MATERIAL SHOWN section start
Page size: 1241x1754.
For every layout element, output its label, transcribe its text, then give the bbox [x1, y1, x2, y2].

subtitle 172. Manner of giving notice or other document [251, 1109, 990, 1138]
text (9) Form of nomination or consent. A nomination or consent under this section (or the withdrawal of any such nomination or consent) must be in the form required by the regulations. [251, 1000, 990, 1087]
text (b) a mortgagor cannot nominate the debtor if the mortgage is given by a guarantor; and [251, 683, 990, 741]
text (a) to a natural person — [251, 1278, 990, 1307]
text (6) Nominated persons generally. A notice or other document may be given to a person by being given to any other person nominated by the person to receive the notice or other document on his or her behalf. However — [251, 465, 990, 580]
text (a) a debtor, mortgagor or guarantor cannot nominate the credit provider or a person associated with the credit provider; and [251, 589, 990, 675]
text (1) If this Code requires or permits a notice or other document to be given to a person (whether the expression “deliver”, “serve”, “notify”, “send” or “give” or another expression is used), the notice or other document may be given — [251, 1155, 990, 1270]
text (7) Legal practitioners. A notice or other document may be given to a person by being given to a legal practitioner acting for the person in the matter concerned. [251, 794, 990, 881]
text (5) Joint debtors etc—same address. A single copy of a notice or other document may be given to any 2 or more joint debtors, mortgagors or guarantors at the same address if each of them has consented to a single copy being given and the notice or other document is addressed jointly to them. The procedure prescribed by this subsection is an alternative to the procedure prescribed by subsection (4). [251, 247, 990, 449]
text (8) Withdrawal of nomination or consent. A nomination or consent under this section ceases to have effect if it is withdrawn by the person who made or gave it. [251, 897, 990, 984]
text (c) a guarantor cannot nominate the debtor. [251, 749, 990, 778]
MATERIAL SHOWN section end
MATERIAL SHOWN section start
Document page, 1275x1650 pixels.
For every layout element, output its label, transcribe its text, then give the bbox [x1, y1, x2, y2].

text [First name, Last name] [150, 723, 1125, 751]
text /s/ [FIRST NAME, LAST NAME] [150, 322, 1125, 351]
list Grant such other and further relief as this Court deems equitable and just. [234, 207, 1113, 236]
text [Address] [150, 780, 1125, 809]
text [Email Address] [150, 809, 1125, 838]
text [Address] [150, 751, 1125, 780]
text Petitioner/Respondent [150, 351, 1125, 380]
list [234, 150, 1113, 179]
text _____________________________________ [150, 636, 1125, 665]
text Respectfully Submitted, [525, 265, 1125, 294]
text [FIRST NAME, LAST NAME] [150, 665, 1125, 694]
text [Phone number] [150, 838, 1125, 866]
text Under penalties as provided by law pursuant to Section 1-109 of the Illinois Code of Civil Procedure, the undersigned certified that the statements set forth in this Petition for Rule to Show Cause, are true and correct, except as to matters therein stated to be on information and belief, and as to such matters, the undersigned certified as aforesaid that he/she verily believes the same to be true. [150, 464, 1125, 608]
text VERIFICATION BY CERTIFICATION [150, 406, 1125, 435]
MATERIAL SHOWN section end
MATERIAL SHOWN section start
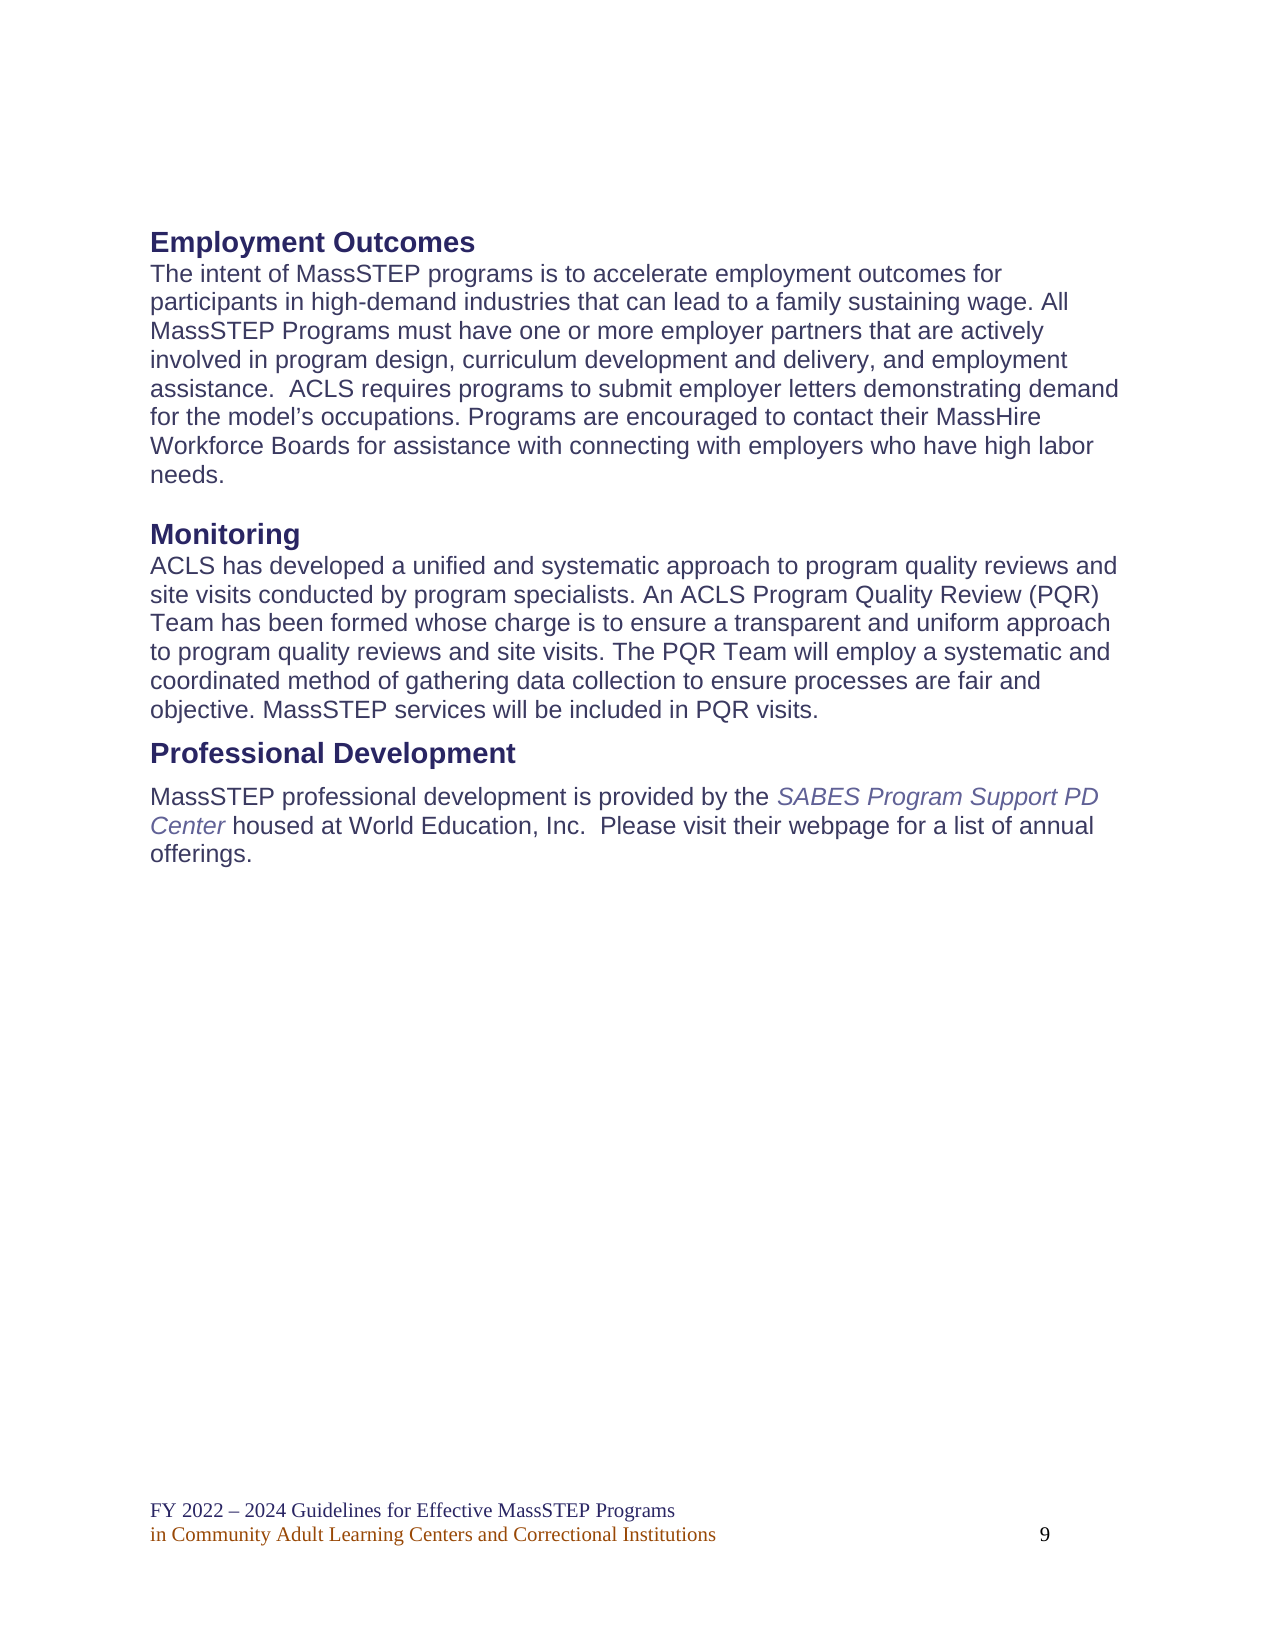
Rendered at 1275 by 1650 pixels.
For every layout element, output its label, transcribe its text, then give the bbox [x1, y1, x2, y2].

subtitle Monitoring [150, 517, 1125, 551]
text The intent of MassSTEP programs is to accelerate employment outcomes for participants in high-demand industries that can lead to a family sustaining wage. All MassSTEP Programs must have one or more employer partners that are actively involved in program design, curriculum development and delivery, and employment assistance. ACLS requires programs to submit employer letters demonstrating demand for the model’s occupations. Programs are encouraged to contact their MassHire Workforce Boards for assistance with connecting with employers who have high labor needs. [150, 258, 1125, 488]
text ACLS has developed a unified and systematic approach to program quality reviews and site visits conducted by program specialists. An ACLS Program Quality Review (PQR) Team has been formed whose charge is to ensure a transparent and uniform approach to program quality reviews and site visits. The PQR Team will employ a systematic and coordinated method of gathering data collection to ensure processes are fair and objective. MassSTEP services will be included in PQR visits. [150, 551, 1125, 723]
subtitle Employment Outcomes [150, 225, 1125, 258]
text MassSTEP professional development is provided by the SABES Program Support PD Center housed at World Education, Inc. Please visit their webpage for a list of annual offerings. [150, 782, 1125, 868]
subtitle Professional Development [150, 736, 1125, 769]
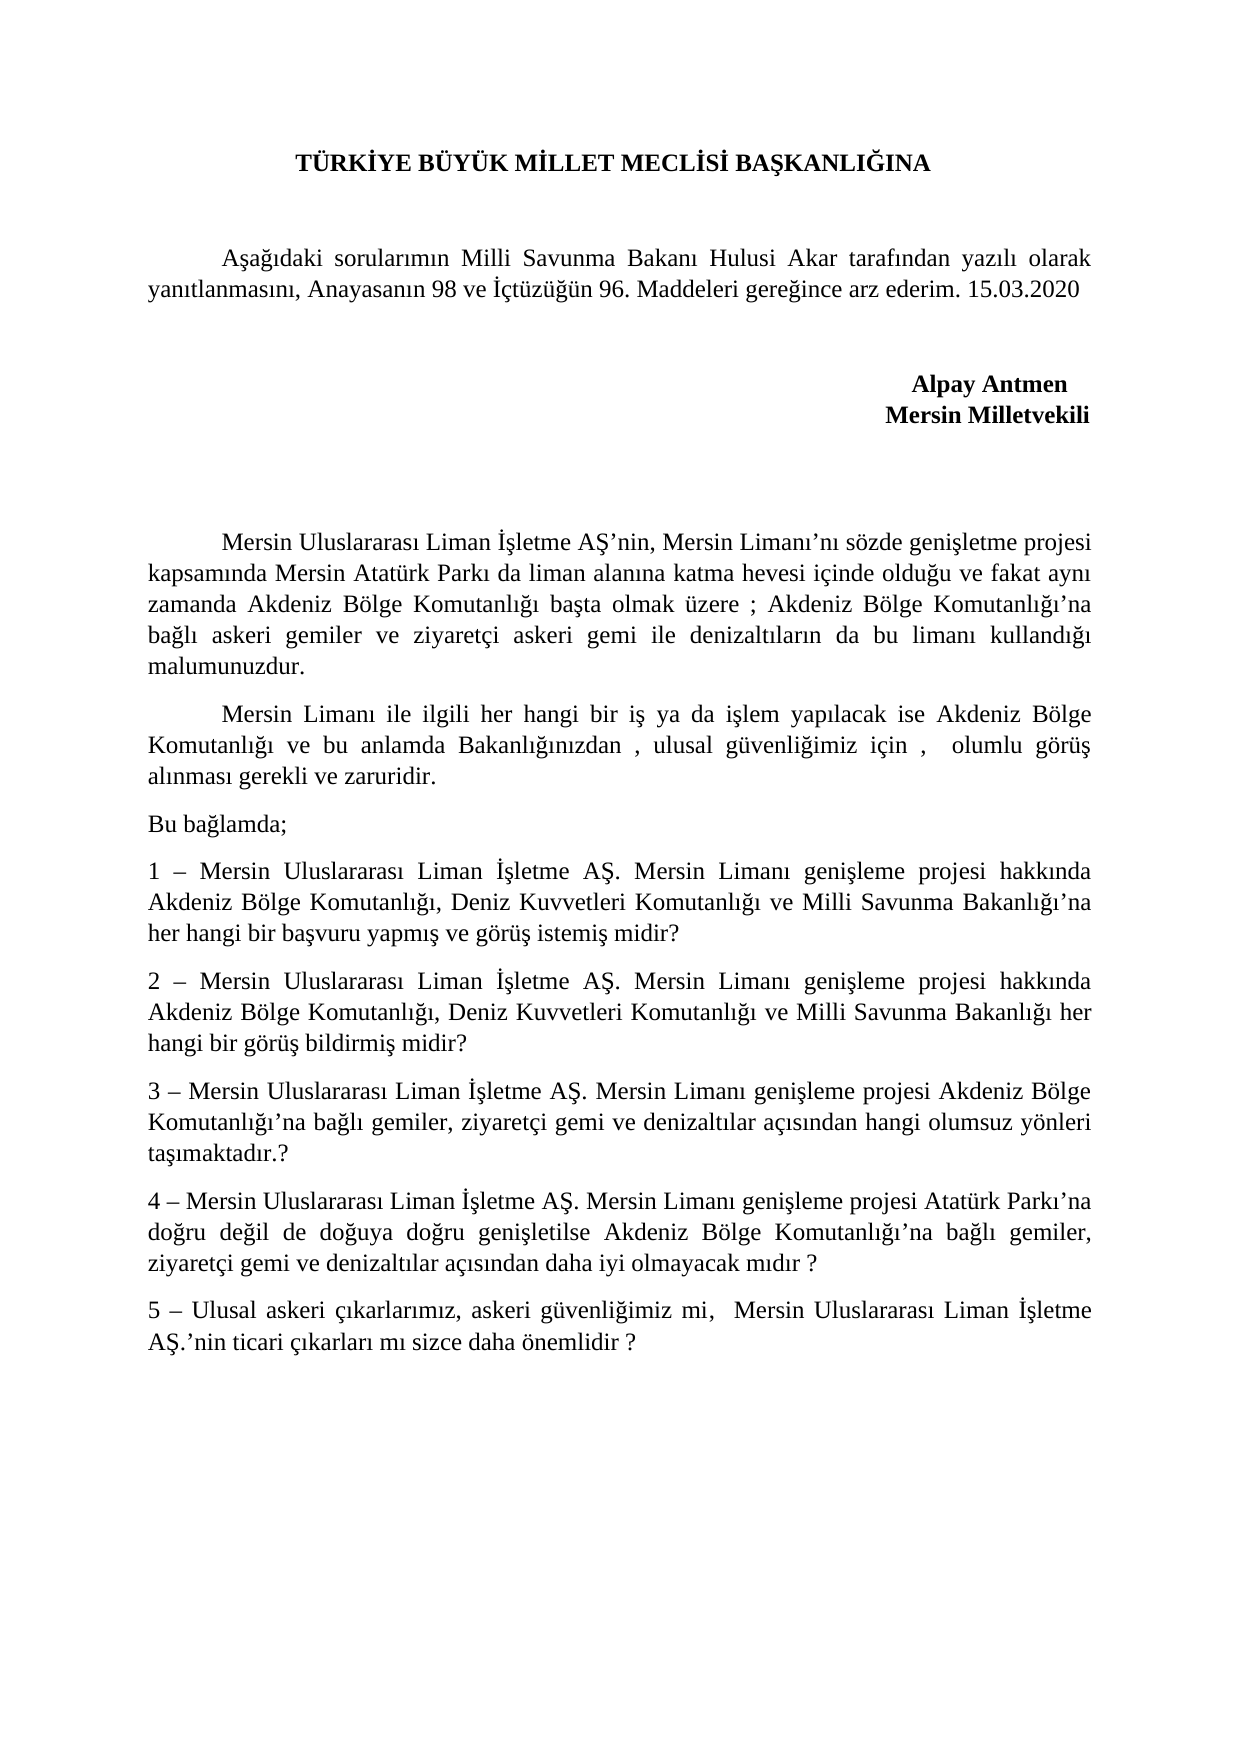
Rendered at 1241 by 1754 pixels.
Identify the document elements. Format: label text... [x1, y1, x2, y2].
MATERIAL SHOWN section end
**WHAT IS EXPECTED:** Collect the lines of the data that carry the word "pixels".

**THE ANSWER:**
Document page, 1275x1650 pixels.
Rendered at 1275 by 1650 pixels.
Rendered at 1241 by 1754 pixels.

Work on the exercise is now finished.